1. The 20 standard amino acids: nonpolar (Gly, Ala, Val, Leu, Ile, Met, Pro), aromatic (Phe, Tyr, Trp), polar uncharged (Ser, Thr, Cys, Asn, Gln), positively charged (Lys, Arg, His), negatively charged (Asp, Glu).
2. All proteinogenic amino acids except glycine are L-configured at the α-C.
3. Zwitterion: at neutral pH, the α-COOH is deprotonated (-COO⁻) and α-NH₂ is protonated (-NH₃⁺); net charge zero.
4. Isoelectric point (pI): the pH at which net charge is zero. For neutral side chains, pI ≈ (pKa of COOH + pKa of NH₃⁺) / 2.
5. Peptide bond = amide between two amino acids. Forms by activation (e.g., DCC) of the α-COOH and attack by the α-amine.
6. Solid-phase peptide synthesis (SPPS) uses Boc or Fmoc protection on a resin bead. Fmoc strategy with HBTU/HATU coupling is now standard.
7. Protein structure levels: primary (sequence), secondary (α-helix, β-sheet), tertiary (3D fold), quaternary (subunit assembly).
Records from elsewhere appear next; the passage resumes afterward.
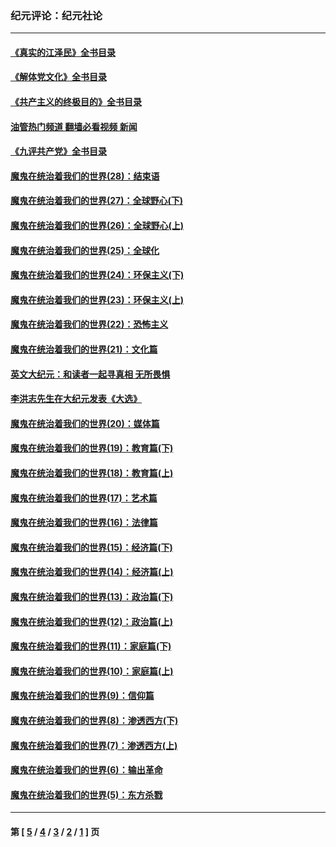 ### 纪元评论：纪元社论
---
#### [《真实的江泽民》全书目录](../../pages/nsc422/n13721399.md?06140330) 
#### [《解体党文化》全书目录](../../pages/nsc422/n13721157.md?06140330) 
#### [《共产主义的终极目的》全书目录](../../pages/nsc422/n13721048.md?06140330) 
#### [油管热门频道 翻墙必看视频 新闻](ok?06140330)
#### [《九评共产党》全书目录](../../pages/nsc422/n13708085.md?06140330) 
#### [魔鬼在统治着我们的世界(28)：结束语](../../pages/nsc422/n10936246.md?06140330) 
#### [魔鬼在统治着我们的世界(27)：全球野心(下)](../../pages/nsc422/n10928319.md?06140330) 
#### [魔鬼在统治着我们的世界(26)：全球野心(上)](../../pages/nsc422/n10900318.md?06140330) 
#### [魔鬼在统治着我们的世界(25)：全球化](../../pages/nsc422/n10788205.md?06140330) 
#### [魔鬼在统治着我们的世界(24)：环保主义(下)](../../pages/nsc422/n10695307.md?06140330) 
#### [魔鬼在统治着我们的世界(23)：环保主义(上)](../../pages/nsc422/n10688613.md?06140330) 
#### [魔鬼在统治着我们的世界(22)：恐怖主义](../../pages/nsc422/n10614727.md?06140330) 
#### [魔鬼在统治着我们的世界(21)：文化篇](../../pages/nsc422/n10597706.md?06140330) 
#### [英文大纪元：和读者一起寻真相 无所畏惧](../../pages/nsc422/n12542027.md?06140330) 
#### [李洪志先生在大纪元发表《大选》](../../pages/nsc422/n12534746.md?06140330) 
#### [魔鬼在统治着我们的世界(20)：媒体篇](../../pages/nsc422/n10586579.md?06140330) 
#### [魔鬼在统治着我们的世界(19)：教育篇(下)](../../pages/nsc422/n10564808.md?06140330) 
#### [魔鬼在统治着我们的世界(18)：教育篇(上)](../../pages/nsc422/n10526970.md?06140330) 
#### [魔鬼在统治着我们的世界(17)：艺术篇](../../pages/nsc422/n10499093.md?06140330) 
#### [魔鬼在统治着我们的世界(16)：法律篇](../../pages/nsc422/n10485969.md?06140330) 
#### [魔鬼在统治着我们的世界(15)：经济篇(下)](../../pages/nsc422/n10469975.md?06140330) 
#### [魔鬼在统治着我们的世界(14)：经济篇(上)](../../pages/nsc422/n10457370.md?06140330) 
#### [魔鬼在统治着我们的世界(13)：政治篇(下)](../../pages/nsc422/n10448270.md?06140330) 
#### [魔鬼在统治着我们的世界(12)：政治篇(上)](../../pages/nsc422/n10444576.md?06140330) 
#### [魔鬼在统治着我们的世界(11)：家庭篇(下)](../../pages/nsc422/n10440961.md?06140330) 
#### [魔鬼在统治着我们的世界(10)：家庭篇(上)](../../pages/nsc422/n10435448.md?06140330) 
#### [魔鬼在统治着我们的世界(9)：信仰篇](../../pages/nsc422/n10432159.md?06140330) 
#### [魔鬼在统治着我们的世界(8)：渗透西方(下)](../../pages/nsc422/n10429603.md?06140330) 
#### [魔鬼在统治着我们的世界(7)：渗透西方(上)](../../pages/nsc422/n10426013.md?06140330) 
#### [魔鬼在统治着我们的世界(6)：输出革命](../../pages/nsc422/n10421536.md?06140330) 
#### [魔鬼在统治着我们的世界(5)：东方杀戮](../../pages/nsc422/n10417707.md?06140330) 

---
#### 第 [ [5](./5.md?06140330) / [4](./4.md?06140330) / [3](./3.md?06140330) / [2](./2.md?06140330) / [1](./1.md?06140330) ] 页

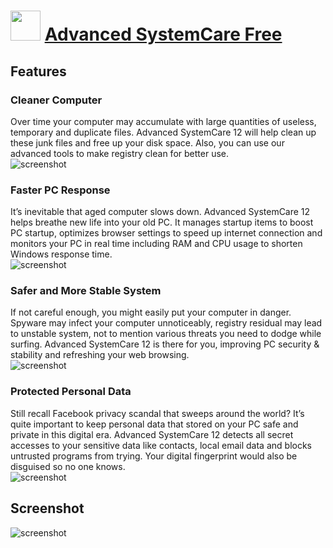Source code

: ﻿# <img src="https://cdn.jsdelivr.net/gh/chtof/chocolatey-packages/automatic/afedteated/afedteated.png" width="48" height="48"/> [Advanced SystemCare Free](https://chocolatey.org/packages/afedteated)

## Features
### Cleaner Computer
Over time your computer may accumulate with large quantities of useless, temporary and duplicate files. Advanced SystemCare 12 will help clean up these junk files and free up your disk space. Also, you can use our advanced tools to make registry clean for better use.  
![screenshot](https://cdn.jsdelivr.net/gh/chtof/chocolatey-packages/automatic/afedteated/screenshot1.png)

### Faster PC Response
It’s inevitable that aged computer slows down. Advanced SystemCare 12 helps breathe new life into your old PC. It manages startup items to boost PC startup, optimizes browser settings to speed up internet connection and monitors your PC in real time including RAM and CPU usage to shorten Windows response time.  
![screenshot](https://cdn.jsdelivr.net/gh/chtof/chocolatey-packages/automatic/afedteated/screenshot2.png)

### Safer and More Stable System
If not careful enough, you might easily put your computer in danger. Spyware may infect your computer unnoticeably, registry residual may lead to unstable system, not to mention various threats you need to dodge while surfing. Advanced SystemCare 12 is there for you, improving PC security & stability and refreshing your web browsing.  
![screenshot](https://cdn.jsdelivr.net/gh/chtof/chocolatey-packages/automatic/afedteated/screenshot3.png)

### Protected Personal Data
Still recall Facebook privacy scandal that sweeps around the world? It’s quite important to keep personal data that stored on your PC safe and private in this digital era. Advanced SystemCare 12 detects all secret accesses to your sensitive data like contacts, local email data and blocks untrusted programs from trying. Your digital fingerprint would also be disguised so no one knows.  
![screenshot](https://cdn.jsdelivr.net/gh/chtof/chocolatey-packages/automatic/afedteated/screenshot4.png)

## Screenshot
![screenshot](https://cdn.jsdelivr.net/gh/chtof/chocolatey-packages/automatic/afedteated/screenshot.png)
8. Protein folding is mostly thermodynamic; driven by hydrophobic collapse, supplemented by H-bonding, electrostatics, and disulfide bonds.
9. AlphaFold (2020-2022) revolutionized structure prediction; structures are now available for ~200 million proteins.
10. Enzyme catalysis uses amino acid side chains. Serine proteases use Ser/His/Asp catalytic triad to hydrolyze peptide bonds via nucleophilic acyl substitution + acid/base + covalent catalysis.
11. Misfolding causes disease: Alzheimer's, Parkinson's, prion diseases, CFTR cystic fibrosis.
12. Peptide drugs (insulin, GLP-1 analogs, octreotide, bivalirudin) are made by SPPS at industrial scale.

Chapter 34 turns to lipids and biosynthesis — the third great class of biomolecules.